A Phase I/II, Intra-Patient Dose-Escalation Study of the Selective GlyT1 Inhibitor, Bitopertin for Steroid-Refractory Diamond-Blackfan Anemia.
Background: Diamond-Blackfan anemia (DBA) is an inherited disease that affects the bone marrow. People with DBA have chronic anemia that can be severe. Many must have frequent transfusions of red blood cells. Current treatments for DBA all have risks of serious side effects. Better treatments are needed.
Objective: To test a new drug (bitopertin) in people with DBA.
Eligibility: People aged 18 or older with DBA.
Design: Participants will be screened. They will have a physical exam; they will have blood tests and a test of their heart function. They will have a bone marrow biopsy: An area of their hip will be numbed, and a needle will be inserted to remove a sample of tissue from inside the bone. Bitopertin is a pill taken by mouth. Participants will take the drug once a day every day for 8 months. They will start with a low dose of the drug; the dosage may increase gradually over time. They will keep a diary to record each dose. Participants will have blood tests every 4 weeks. This may be done in the clinic. Participants may also have telehealth visits; they can have blood drawn at a local lab and sent to the researchers. The bone marrow biopsy and other tests will be repeated after 8 months. Participants who have a positive response to bitopertin will be invited to enter an extended phase of the trial. They may continue to take the drug for 3 more years. Those who choose not to continue in the extended phase may have a follow-up visit 6 months after they stop taking the drug.
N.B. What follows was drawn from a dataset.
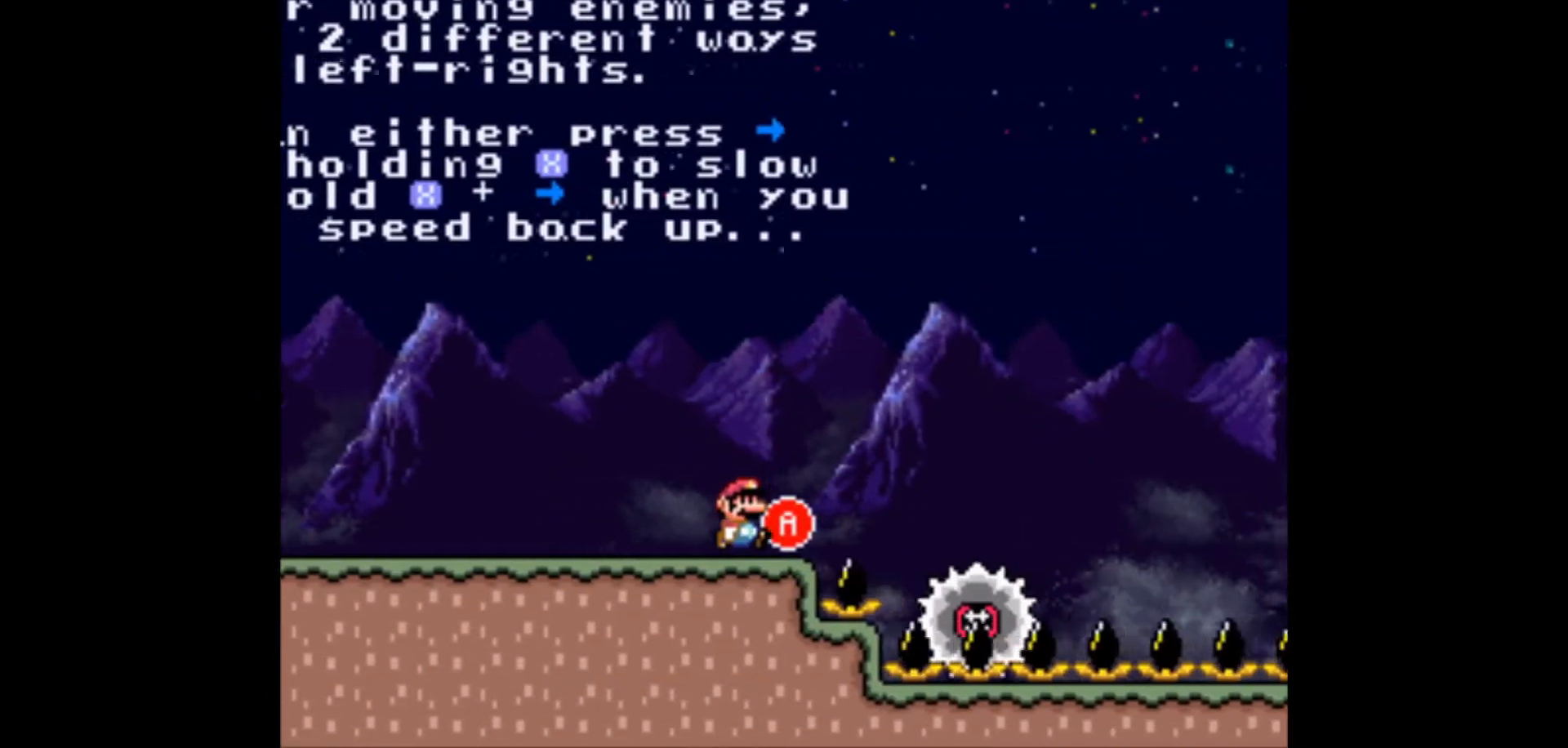
{"buttons": ["A", "X", "DPAD_RIGHT"], "events": [[17, "A", "down"], [250, "A", "up"], [467, "A", "down"]]}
∙ To be eligible to participate in this study, an individual must meet all of the following criteria:
• Diamond-Blackfan anemia defined as chronic anemia presenting on or before the third year of life, associated with reticulocytopenia and greatly reduced or absent bone marrow erythroid precursors, supported by, but not requiring either:
‣ familial history
⁃ gene mutation testing demonstrating a known disease-causing mutation or a mutation of disease-associated gene in combination with clinical characteristics of DBA
• Patients with late-onset DBA (diagnosed after the third year of life) may also be included if (but only if) gene mutation testing confirms a disease-causing mutation, as above.
• Clinically-significant anemia as defined as either:
‣ hemoglobin less than 9.0 g/dL
⁃ red cell transfusion of at least 2 units PRBC for adults in the eight weeks prior to study enrollment
• Relapsed and/or steroid-refractory disease or patient intolerance of systemic corticosteroids
• Age \>= 18 years at the time of consent
∙ Although all patients without a molecular diagnosis (i.e., genetic testing positive for a disease- causing lesion) will undergo targeted gene panel testing for mutations in all known genes associated with DBA , the diagnosis of DBA is a clinical one, and as such, consent and enrollment does not require results from these genetic tests in the absence of any features that would suggest an alternative diagnosis (e.g., Fanconi Anemia, Dyskeratosis Congenita, etc.).